**TEKS SUMBER:**
——————

Pengadaaan Bahan Baku Ikan Segar. Ikan yang akan dijadikan sarden bisanya
didapat dari nelayan ikan, ikan-ikan dijual langsung oleh pemilik perahu atau dikumpulkan
terlebih dahulu oleh pengepul. Ikan yang digunakan sebagai bahan baku umumnya
tergolong ikan pelagis ukuran kecil yang hidup bergerombol seperti ikan Lemuru,
ikan Sardin, ikan Tamban, ikan Balo, dan ikan Layang.
Pengguntingan (cutting). Bahan baku ikan segar yang sudah dibeli
pabrik akan langsung diproses. Tahapan pertama disebut dengan pengguntingan
(cutting) alat yang digunakan adalah gunting besi. Ikan digunting pada bagian
pre dorsal (dekat dengan kepala) kebawah kemudian sedikit ditarik untuk mengeluarkan
isi perut. Ikan balo diberikan sedikit perlakuan khusus yaitu sebelum digunting
sisik-sisik yang terdapat diseluruh badannya dihilangkan terlebih dahulu dengan
menggunakan pisau. Dalam tahapan pengguntingan juga dilakukan sortasi. Bahan
baku ikan disortasi dari campuran ikan yang lain dan dari sampah serta serpihan
karang yang ikut terbawa saat proses penangkapan ikan. Ikan yang sudah
digunting ditempatkan dalam keranjang plastik kecil. Setelah keranjang penuh,
ikan dimasukkan dalam mesin rotary untuk dilakukan proses pencucian.
Pengisian (Filling). Ikan yang keluar dari mesin rotary ditampung dalam
keranjang plastik, lalu dibawa ke meja pengisian untuk diisikan kedalam kaleng.

——————

**CATATAN DATASET:**
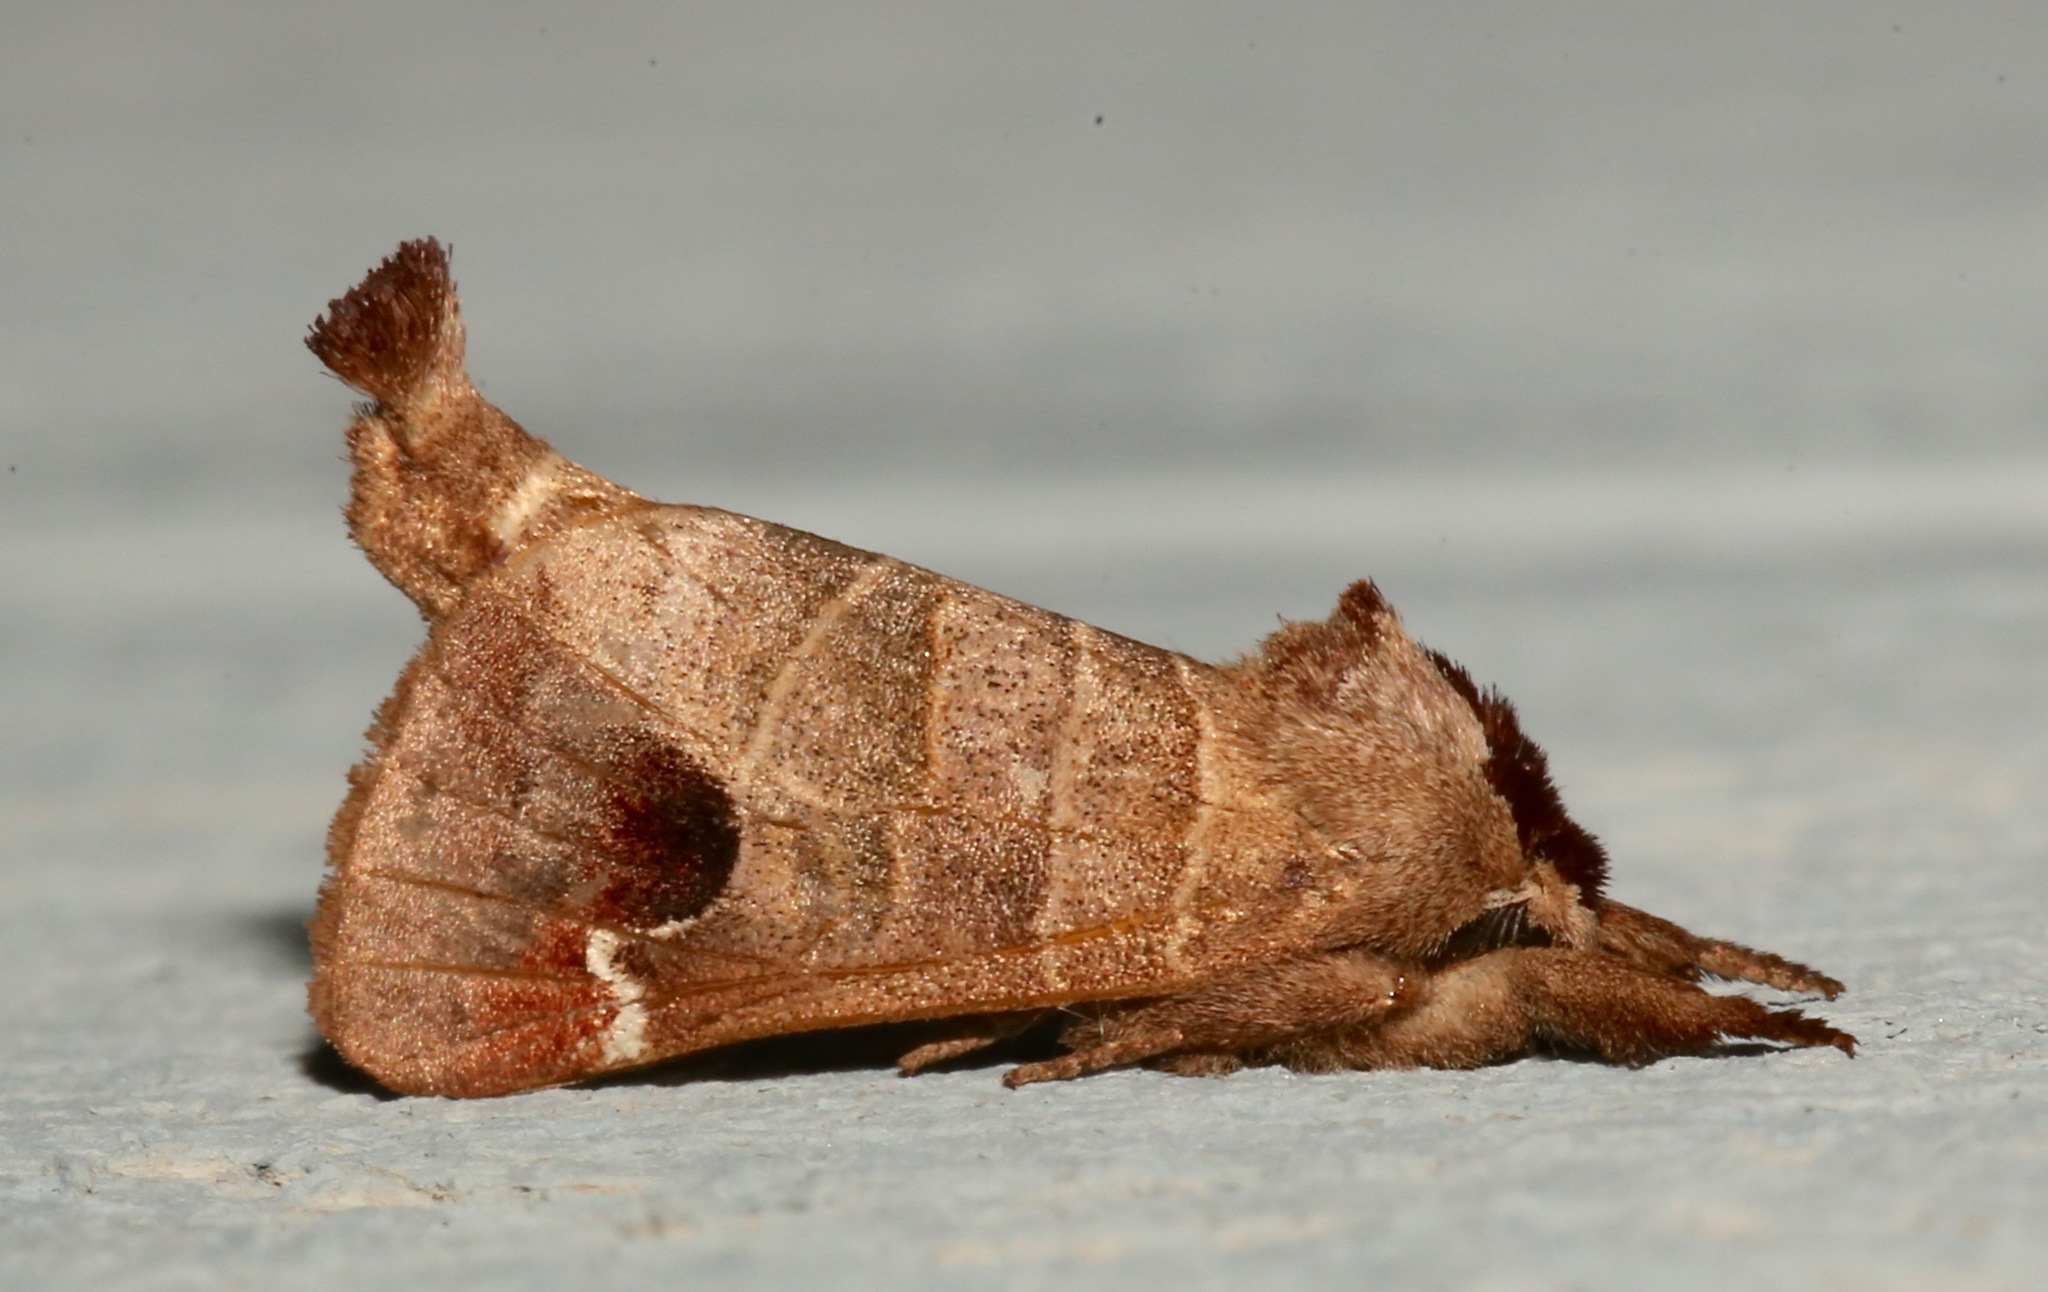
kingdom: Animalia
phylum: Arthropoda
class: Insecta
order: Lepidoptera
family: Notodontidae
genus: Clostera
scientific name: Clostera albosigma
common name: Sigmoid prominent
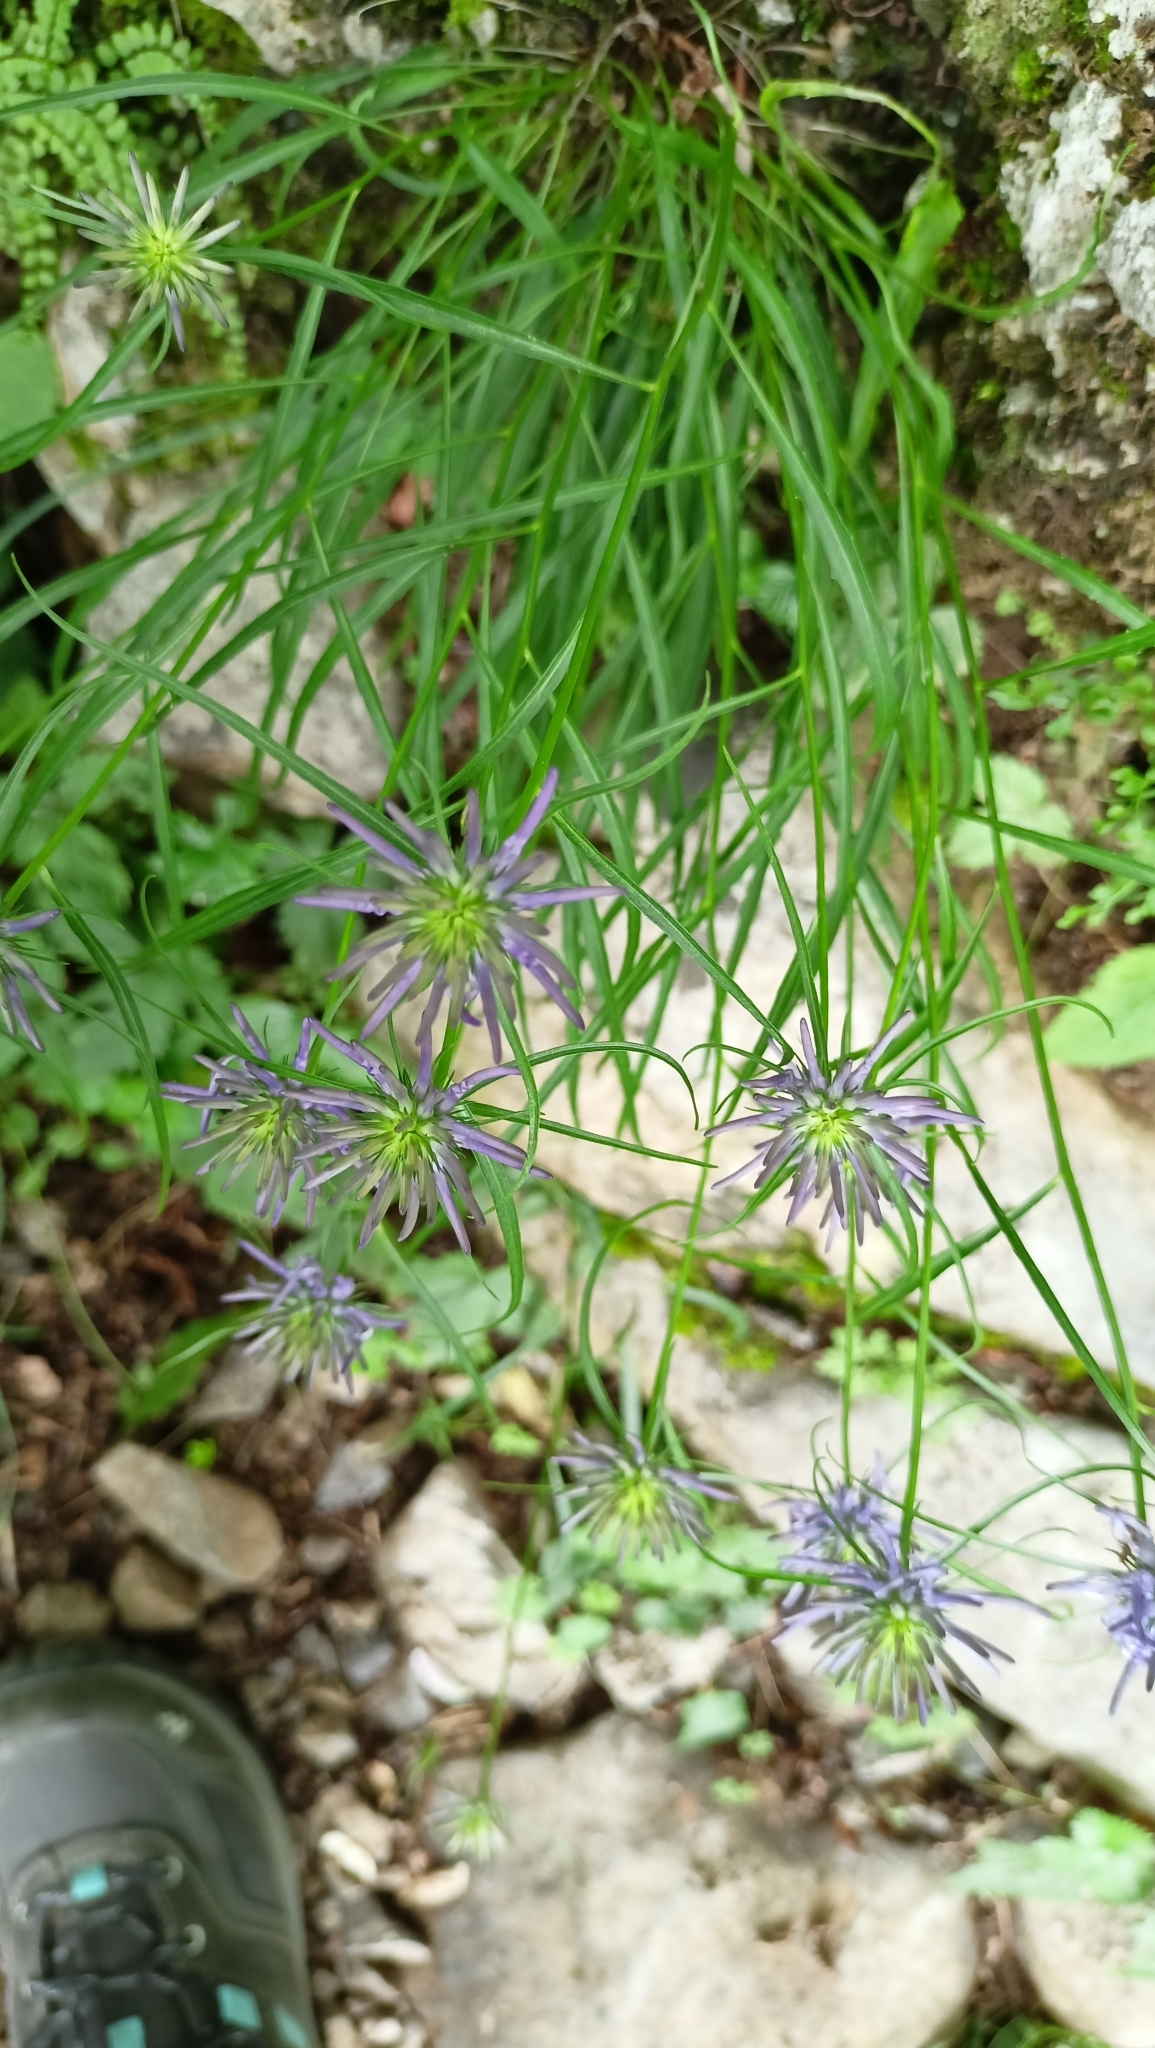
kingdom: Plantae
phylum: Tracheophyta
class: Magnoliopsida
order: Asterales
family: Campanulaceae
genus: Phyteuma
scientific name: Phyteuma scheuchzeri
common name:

——————

**DAFTAR TUGAS:**
1. Menurut teks pengolahan ikan sarden, pada bagian mana ikan digunting, dan untuk apa ikan sedikit ditarik setelahnya? Jawab dalam satu sampai tiga kalimat.
2. Ulangi kata demi kata bagian teks pengolahan ikan sarden mulai dari "Pengguntingan (cutting). Bahan" sampai dengan "dilakukan proses pencucian.".
3. Teruskan teks tentang pengolahan ikan sarden mulai dari kalimat terakhirnya.

**JAWABAN TERTULIS:**
1. Ikan digunting pada bagian pre dorsal (dekat dengan kepala) ke bawah. Setelah itu ikan sedikit ditarik untuk mengeluarkan isi perutnya.

2.
Pengguntingan (cutting). Bahan baku ikan segar yang sudah dibeli
pabrik akan langsung diproses. Tahapan pertama disebut dengan pengguntingan
(cutting) alat yang digunakan adalah gunting besi. Ikan digunting pada bagian
pre dorsal (dekat dengan kepala) kebawah kemudian sedikit ditarik untuk mengeluarkan
isi perut. Ikan balo diberikan sedikit perlakuan khusus yaitu sebelum digunting
sisik-sisik yang terdapat diseluruh badannya dihilangkan terlebih dahulu dengan
menggunakan pisau. Dalam tahapan pengguntingan juga dilakukan sortasi. Bahan
baku ikan disortasi dari campuran ikan yang lain dan dari sampah serta serpihan
karang yang ikut terbawa saat proses penangkapan ikan. Ikan yang sudah
digunting ditempatkan dalam keranjang plastik kecil. Setelah keranjang penuh,
ikan dimasukkan dalam mesin rotary untuk dilakukan proses pencucian.

3.
Diatas meja pengisian terdapat pipa air yang digunakan untuk melakukan
pencucian ulang sebelum ikan diisikan kedalam kaleng. Posisi ikan didalam
kaleng diatur, misalnya untuk membuat produk kaleng kecil setelah penghitungan
rendemen ditentukan bahwa jumlah ikan yang diisikan kedalam kaleng adalah 4
ekor ikan. Ikan-ikan tersebut diisikan dalam kaleng dengan posisi 2 buah
pangkal ekor menghadap kebawah dan 2 ekor lagi menghadap keatas. Kaleng yang
sudah diisi ikan diletakkan diatas conveyor yang terus berjalan disamping meja
pengisian untuk masuk tahapan berikutnya.
Pemasakan Awal (Pree Cooking). Dengan bantuan conveyor kaleng yang sudah
terisi ikan masuk kedalam exhaust box yang panjangnya +12 m, di dalam exhaust
box ikan dimasak dengan menggunakan uap panas yang dihasilkan oleh boiler. Suhu
yang digunakan + 800C, proses pree cooking ini berlangsung selama + 10 menit.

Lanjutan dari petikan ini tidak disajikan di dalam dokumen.